The wording was vague and non-committal, the typical 'swatting away' investigators are used to. Under the sub-heading 'Defensive Lines to Take' is the official response the MoD should give, if asked.

'Have looked at the photographs, no definite conclusions reached regarding large diamond-shaped object. Confident that jet aircraft is a Harrier. Have no record of Harriers operating in location at stated date/time. No other reports received by MoD of unusual air activity or sightings at location/date/time.'

I checked, but of course, no one did ask. The story was immediately shelved. I went looking for more.

Although the sparse MoD papers on the Calvine sighting were declassified, the names of the photographer (and Craig Lindsay) were removed from the file under Data Protection laws. Normally, these would have been released after 30 years — on January 1, 2020 — but the MoD and The National Archives continue to insist they must be kept secret for another 54 years — until 2076 — because of 'privacy concerns'.

Even the Daily Record's decision not to publish the story is intriguing.
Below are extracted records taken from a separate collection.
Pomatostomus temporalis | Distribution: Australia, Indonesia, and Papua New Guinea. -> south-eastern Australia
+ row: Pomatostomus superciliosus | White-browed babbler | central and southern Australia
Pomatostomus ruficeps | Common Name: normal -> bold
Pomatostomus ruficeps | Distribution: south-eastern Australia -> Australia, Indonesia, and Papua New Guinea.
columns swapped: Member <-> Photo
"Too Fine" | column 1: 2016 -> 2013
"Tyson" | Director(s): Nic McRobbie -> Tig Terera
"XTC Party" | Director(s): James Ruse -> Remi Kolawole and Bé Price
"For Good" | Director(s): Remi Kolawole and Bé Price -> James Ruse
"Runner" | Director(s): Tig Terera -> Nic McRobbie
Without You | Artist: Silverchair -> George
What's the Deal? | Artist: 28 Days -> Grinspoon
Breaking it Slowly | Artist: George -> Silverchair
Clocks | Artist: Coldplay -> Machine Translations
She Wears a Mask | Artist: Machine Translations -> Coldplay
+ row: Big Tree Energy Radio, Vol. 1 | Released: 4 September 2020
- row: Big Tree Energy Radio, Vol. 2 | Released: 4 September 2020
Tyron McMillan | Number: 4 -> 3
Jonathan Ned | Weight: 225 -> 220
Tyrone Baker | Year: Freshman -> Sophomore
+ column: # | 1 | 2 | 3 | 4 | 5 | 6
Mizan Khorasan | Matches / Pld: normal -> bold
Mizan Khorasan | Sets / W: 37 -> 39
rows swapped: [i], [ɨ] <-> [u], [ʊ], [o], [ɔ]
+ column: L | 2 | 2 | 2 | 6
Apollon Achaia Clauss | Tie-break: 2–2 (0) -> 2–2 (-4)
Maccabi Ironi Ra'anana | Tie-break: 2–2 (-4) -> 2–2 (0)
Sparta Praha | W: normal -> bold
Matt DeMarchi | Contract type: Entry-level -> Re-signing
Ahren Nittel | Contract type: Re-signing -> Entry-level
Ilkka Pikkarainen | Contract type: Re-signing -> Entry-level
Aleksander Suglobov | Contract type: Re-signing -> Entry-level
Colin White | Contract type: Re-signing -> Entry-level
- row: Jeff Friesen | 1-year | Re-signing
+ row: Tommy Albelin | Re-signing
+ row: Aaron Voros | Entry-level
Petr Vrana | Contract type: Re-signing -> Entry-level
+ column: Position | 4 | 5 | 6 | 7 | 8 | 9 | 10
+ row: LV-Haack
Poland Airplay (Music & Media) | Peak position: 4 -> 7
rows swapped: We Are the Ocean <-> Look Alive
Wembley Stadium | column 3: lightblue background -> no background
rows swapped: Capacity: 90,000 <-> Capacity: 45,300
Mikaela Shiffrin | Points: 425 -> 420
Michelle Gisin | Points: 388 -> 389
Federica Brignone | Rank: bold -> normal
Had it been spiked by a D-Notice — a gagging order based on national security concerns, served by the MoD?

While this might sound like something from TV's The X-Files, some clever sleuthing by my fellow UFOlogist Matthew Illsley discovered that the Record's editor, the late Endell Laird, had been a member of the MoD's D-Notice committee at the time. A coincidence?

Matthew from Mansfield in Nottinghamshire is challenging the extended closure decision that he says is unjustified, asking: 'What have they got to hide after all these years?'

So what was it? Sadly, I do not think that mysterious aircraft arrived from another galaxy. I believe it was man-made somewhere in a secret hangar — and whatever it was remains on the secret list and highly sensitive. The witnesses had simply been in that 'million to one' chance of being in that particular place at that particular time, and needed to be shut up.

Remember, this was 1990, the Cold War was still a year away from thawing. The Gulf War started literally days earlier. The world was — as many would argue it still is today — divided along 'them and us' battle lines.

Since the mid-Eighties, there had been rumours of a top secret, exotic, American reconnaissance aircraft named 'Aurora' — a silent, supersonic, geometrically shaped craft, used for spy missions.

Although there has never been any substantial evidence that it was ever built or flown, there have been numerous unexplained sightings and incidents in both the US and the UK over the years that have fuelled the Aurora myth — Calvine included.

In 1991, Defence Ministers denied in Parliament that the US had been given permission to fly or land their secret spy plane in UK airspace after reports that Aurora had been spotted leaving RAF Machrihanish on the Mull of Kintyre.

But papers I obtained using the Freedom of Information Act suggest that some MoD intelligence officers did believe Aurora existed but were not allowed to say anything publicly.

A source in the MoD tells me that once Britain's intelligence chiefs realised the Calvine photographs showed a top secret US project they were immediately classified secret — UK Eyes Only.

Last June, the Pentagon released its long-awaited report on what it now calls UAPs or 'unidentified aerial phenomena' after a spate of similar sightings and the release of films showing fast-moving UFOs taken by US Navy pilots. The new American UAP Task Force listed five categories that most sightings, when resolved, would likely fall into — and one of these is 'classified programs' developed by the US government.

I am convinced the Calvine photograph shows one of these classified programs. Meanwhile, the American, and possibly our own, government have found it useful to 'keep the myth of UFOs flying' because it provides a useful cover for their own covert military activities.